Under Senate Bill No. 1614 or “An Act Increasing Service Incentive Leave Pay of Employees”, every employee who has rendered at least one year of service shall be entitled to an annual service incentive leave of 10 days.
Currently, service incentive leave pay is an employee benefit that enables them to take or avail of leave with pay for 5 days. However, this is commutable or convertible to cash if not used or exhausted at the end of the year.
The bill seeks to add an additional 5 days but the additional days shall not be commutable – there is no cash equivalent.
Moreover, the provision shall not apply to those who are already enjoying such benefit, those enjoying a vacation leave of at least 10 days with pay, and those in establishments regularly employing less than 10 people.
Villanueva, who chairs the Committee on Labor, Employment and Human Resources Development, said that the increase of mandatory paid service incentive leave of employees “will benefit the economy, as it benefits both employees and employers.”
“Work-life balance is for the best interest of the economy. This legislation is yet another of our numerous efforts to seek gainful economics; an embodiment of our determination to advance the most basic of our national interests – livelihood commensurate to the human dignity and rights of our people: factory workers, office employees, call center agents, security guards, among others,” Villanueva said.
The senator cited a case of a security guard with two others posted at a private school in Quezon City. The three guards work on rotating shifts 24/7 including holidays, no vacations, 12 hours a shift, 13 if you include shift turnover.
Each of them is required to work 12 hours a shift and has to take a 24-hour shift once every other month as they rotate shift every month.
Villanueva said that because of this set-up, a security guard may also be forced to take a 24-hour shift whenever one of the guards takes a leave or is absent for some unavoidable reason.
“Consequently, absences, tardiness, sleeping at work, even rudeness and squabble among the guards themselves were rampant. These resulted to a considerable amount of security lapses,” the senator noted.
“Isipin n’yo na lang po: Thirteen hours kayo sa trabaho, malayo at ma-traffic ang byahe n’yo, ‘paano n’yo pa po kaya magagampanan ng maayos ang pangangalaga sa seguridad ng isang eskwelahan? Wala na nga kayong bakasyon, nagkataon pang 24-hour shift n’yo at kung kelan pauwi na sana kayo eh saka naman late yung ka-rotation n’yo, hindi po kaya uminit ang ulo n’yo? Makapasok pa po kaya kayo sa susunod na shift n’yo?” Villanueva shared.
Consequently, the school where the security guards are working demanded the agency to provide relievers which was later on forced to comply despite their initial refusal to do so.
Villanueva shared that at present, the security situation in the school has significantly improved and the guards can now take occasional leaves and they never have to suffer anymore a 24-hour shift.

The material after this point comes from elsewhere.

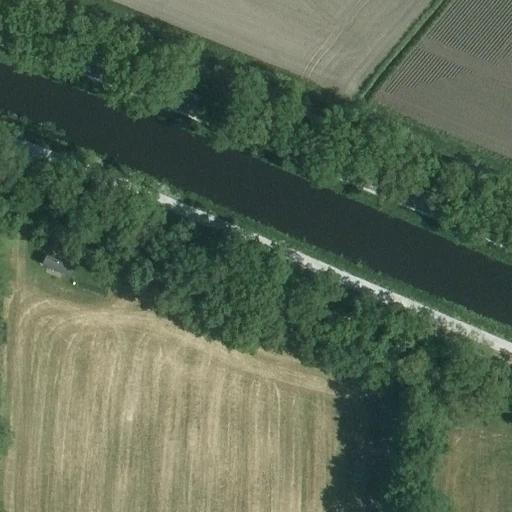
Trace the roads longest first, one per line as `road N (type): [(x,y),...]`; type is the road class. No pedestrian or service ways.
road 1 (unclassified): [(0,141),(511,352)]
road 2 (tertiary): [(511,237),(86,59),(0,33)]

“Employees with healthy work-life balance can better focus on their job because they will have less personal problems as they can spend more time to attend to their personal and family matters. It will affect their positive outlook on life and positive attitude at work,” the senator further emphasized.
Villanueva also noted that the benefits of the proposed measure to employees commensurate benefits to employers.
“I always say that happy employees will mean committed, productive, loyal employees. A contented employee is a committed employee who works efficiently to the employer’s profit,” Villanueva said.
“We submit that Senate Bill No. 1614 will help shape an economy that is harmonious with treasured Filipino values, most especially, strong family ties and a vibrant and happy community where there is positive regard for the well-being of our workers and their families,” the senator added.